Com direção de Jeferson De, M8 – Quando a Morte Socorre a Vida conta a história de Maurício (Juan Paiva), um jovem preto periférico que entra em uma renomada faculdade pública de Medicina. Disponibilizado no catálogo da Netflix em 2020, o longa aborda temas do cotidiano da sociedade brasileira.
M8 inicia com Maurício buscando sua sala para o que aparenta ser a primeira aula de Anatomia. Ao encontrá-la, percebe que os únicos corpos pretos na turma, além do protagonista, são os que serão dissecados e estudados pelos alunos. O racismo gritante gera uma inquietação e, enquanto tenta tranquilizar sua mente para os estudos, ele começa a ter alucinações com o M8, o corpo estudado pelo seu grupo.
O primeiro e principal tema do filme é o racismo estrutural que permeia a sociedade, evidenciado desde os primeiros minutos de filme e levado sempre em pauta em simples acontecimentos. Todos os pretos do filme são colocados em papéis de servidão, desde os funcionários da faculdade até a mãe do protagonista, que é uma técnica de enfermagem que trabalha como cuidadora de um branco idoso.
Essa estrutura social racista vem sendo construída e enraizada no Brasil há séculos. Até mesmo a Lei Áurea, que “libertou” os escravos na época, o fez sem qualquer tipo de planejamento de reinserção dessas pessoas na sociedade como iguais. Os negros permaneceram à margem, sem emprego e sem condições mínimas de subsistência.
O segundo tema principal de M8 é como a estrutura social se autopreserva com pretos agredindo pretos. É o esquema “capitão do mato” no século XXI, onde alguns pretos têm uma posição social levemente mais elevada e privilegiada, porém ainda muito distante dos brancos ao redor. Isso serve para mascarar o racismo, pois, em tese, um preto não pode ser racista — o que traz uma outra problemática: falta de consciência de classe.
O preto não se reconhece como preto e, imerso em um ambiente dominado por brancos, ele não se reconhece naquele corpo e deseja ser diferente, fazendo com que ele endosse o racismo da classe a que ele serve. Temos dois momentos bem claros em que isso acontece em M8: quando Maurício sofre violência policial por ser um preto sozinho à noite em um bairro da Zona Sul; e quando um porteiro questiona a entrada do protagonista em um prédio rico, que claramente não seria um ambiente para ele.
O terceiro tema é religiosidade e ancestralidade. Durante todo o filme temos contato com a religião de Maurício e sua família, que é de matriz africana. Por muitas décadas, seus cultos foram proibidos por lei no Brasil, e até hoje ela segue marginalizada e sofre todo tipo de preconceito. Em vários momentos de M8, o contato com a religião é o momento em que Maurício pode obter respostas e ajuda para seus conflitos.
O quarto tema é o genocídio de pretos. Em algumas cenas, são apresentadas mães que procuram por seus filhos desaparecidos, cujos corpos parecem não significar nada, assim como o sentimento das famílias. Já diz a música de Elza Soares, “a carne mais barata do mercado é a carne negra”.

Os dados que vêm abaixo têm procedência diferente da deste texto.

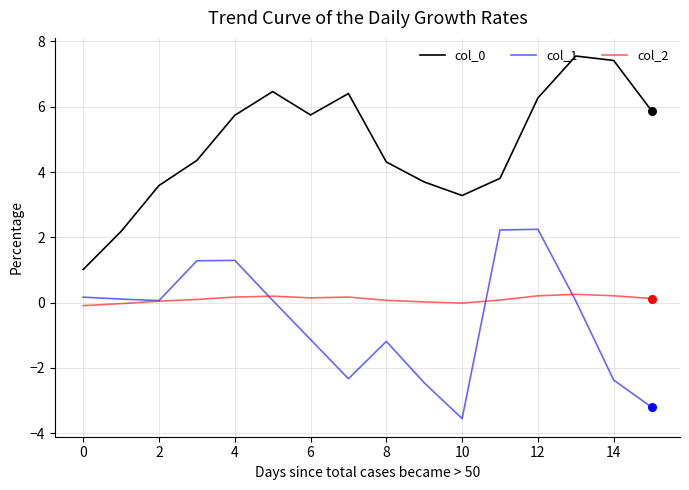

What is the minimum value for col_0?

1.0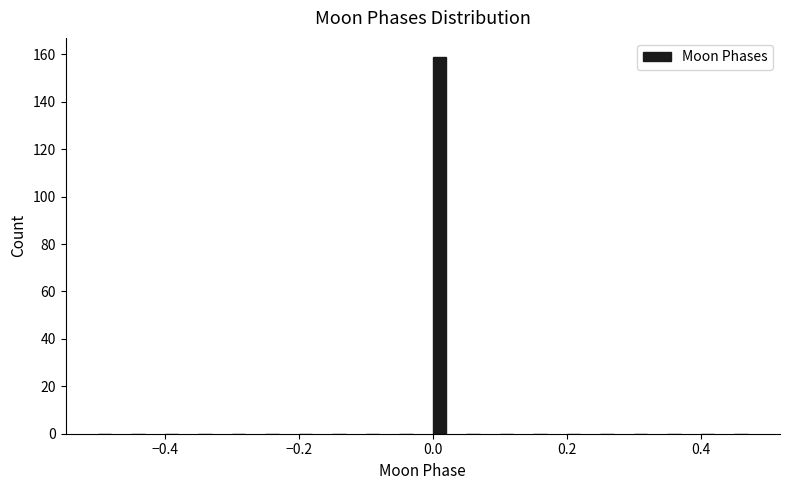

Around what value on the x-axis is the tallest bar? Give the approximate position of its centre, as read against the axis.

0.02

Esse arco está intimamente ligado às inquietações de Maurício quanto ao M8. Quem é aquele corpo? De onde ele veio? Quem é a família dele? E isso me lembra uma música do Emicida que diz “existe carne alva e carne alvo”. Esse arco se encerra junto com o filme, em uma cena absurdamente simbólica e impactante.

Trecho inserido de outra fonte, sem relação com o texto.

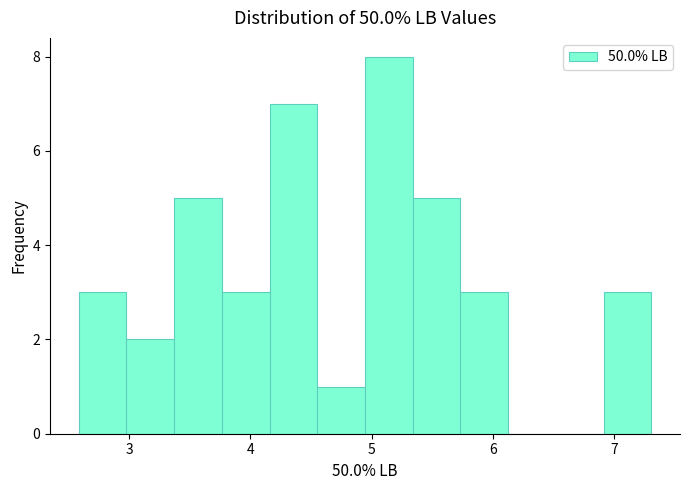

Around what value on the x-axis is the tallest bar? Give the approximate position of its centre, as read against the axis.

5.1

O quinto tema é um exemplo de uma filosofia africana: se eu ganho, minha comunidade ganha; e, se minha comunidade ganha, eu ganho. Os estudos sobre cultura e sociedade africana sempre foram ignorados na educação básica, ainda que, como sabemos, o continente africano tenha sido o berço da humanidade. Há uma filosofia africana conhecida como “Ubuntu”, traduzida literalmente como “humanidade para com os outros”, que é exemplificada em uma cena. Maurício, calouro de Medicina, foi chamado por uma vizinha que o conhece desde criança para analisar uma receita, pois ela confia mais em um jovem da comunidade que em um médico que ela nunca viu na vida. A vitória do jovem estudante de Medicina vai ser uma vitória da comunidade, que vai ter uma pessoa confiável para cuidar deles.
Apesar de tratar temas muito complexos de forma incrível, M8 – Quando a Morte Socorre a Vida tem uma falha estrutural de aproveitamento de cenas. Algumas cenas parecem desnecessárias, enquanto certos desenvolvimentos são deixados à interpretação de quem assiste. Alguns textos são vazios, enquanto outros são incríveis. A meu ver, o melhor diálogo é um entre Maurício e Cida, sua mãe, interpretada pela incrível Mariana Nunes. Essas falhas fazem o filme sair de uma obra-prima para um filme ok. Todavia, traz muita discussão e temas incríveis que valem a pena ser observados.